Quel est le coût de la compensation carbone?

Selon les normes suggérées par Compensation CO2 Québec, un arbre peut capter 180 kilos de CO2 durant sa vie. D’autres organismes suggèrent 200 kilos par arbre, le chiffre utilisé par SARGIM et Pépinière Baie-des-Chaleurs, précise l’expert-conseil Maxime Cotnoir, de Maria. SARGIM vend ses plants destinés à la compensation de carbone au coût unitaire de 5 $. Considérant que certains jeunes arbres meurent après leur plantation, SARGIM abaisse à 145 kilos la captation de carbone par arbre.

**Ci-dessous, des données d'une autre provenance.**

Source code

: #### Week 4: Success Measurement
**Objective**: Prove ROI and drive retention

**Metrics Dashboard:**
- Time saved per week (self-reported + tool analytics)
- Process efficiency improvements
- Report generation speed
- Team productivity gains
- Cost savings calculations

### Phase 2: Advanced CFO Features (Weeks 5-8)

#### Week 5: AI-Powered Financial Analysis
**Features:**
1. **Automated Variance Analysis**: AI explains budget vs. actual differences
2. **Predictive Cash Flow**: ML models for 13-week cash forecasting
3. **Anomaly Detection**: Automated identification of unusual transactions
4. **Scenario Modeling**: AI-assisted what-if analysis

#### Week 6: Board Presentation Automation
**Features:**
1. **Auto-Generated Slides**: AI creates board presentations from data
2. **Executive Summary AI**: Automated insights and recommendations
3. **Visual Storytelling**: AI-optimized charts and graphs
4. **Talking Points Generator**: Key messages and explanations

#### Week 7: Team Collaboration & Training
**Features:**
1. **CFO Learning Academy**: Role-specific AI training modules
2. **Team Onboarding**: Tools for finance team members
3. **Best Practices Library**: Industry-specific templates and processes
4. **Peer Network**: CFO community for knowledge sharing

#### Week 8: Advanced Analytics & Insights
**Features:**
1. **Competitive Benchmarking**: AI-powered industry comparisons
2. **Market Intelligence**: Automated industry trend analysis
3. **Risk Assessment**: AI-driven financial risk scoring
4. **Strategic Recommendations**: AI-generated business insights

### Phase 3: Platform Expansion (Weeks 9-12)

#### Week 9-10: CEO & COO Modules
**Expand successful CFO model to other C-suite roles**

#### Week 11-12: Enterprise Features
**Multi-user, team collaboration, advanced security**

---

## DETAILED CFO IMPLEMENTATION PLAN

Les employés de la coopérative mettent conséquemment en terre 120 graines pour chaque tranche de 100 arbres à vendre éventuellement. Les Québécois (ce qui inclut les émissions industrielles, commerciales et institutionnelles) ont généré 81,7 millions de tonnes de GES en 2015. C’est une moyenne de 9,9 tonnes par habitant. Il faudrait que chaque Québécois achète 68,3 plants d’arbres par an et s’assure de leur croissance pour faire du Québec un territoire carboneutre. La note sera de 340 $ par citoyen. Les 91 000 Gaspésiens et Madelinots, incluant les entreprises, devraient donc globalement consacrer 30,94 M $ par an pour assurer leur carboneutralité, s’ils choisissaient la plantation d’arbres comme unique moyen pour y arriver. Il leur faudrait 6 215 300 plants. La note québécoise s’élèverait à 2 897 615 347 $, ou presque 2,9 milliards$, pour acheter 579 523 110 arbres. Rappelons que 650 millions d’arbres sont plantés au Canada annuellement. C’est ce qui fait dire à bien des experts que l’investissement dans la réduction des GES à la source constitue un élément fort valable de la combinaison de moyens qui permettront d’arriver un jour à la carboneutralité. La tâche sera colossale, avec presque 82 millions de tonnes à compenser.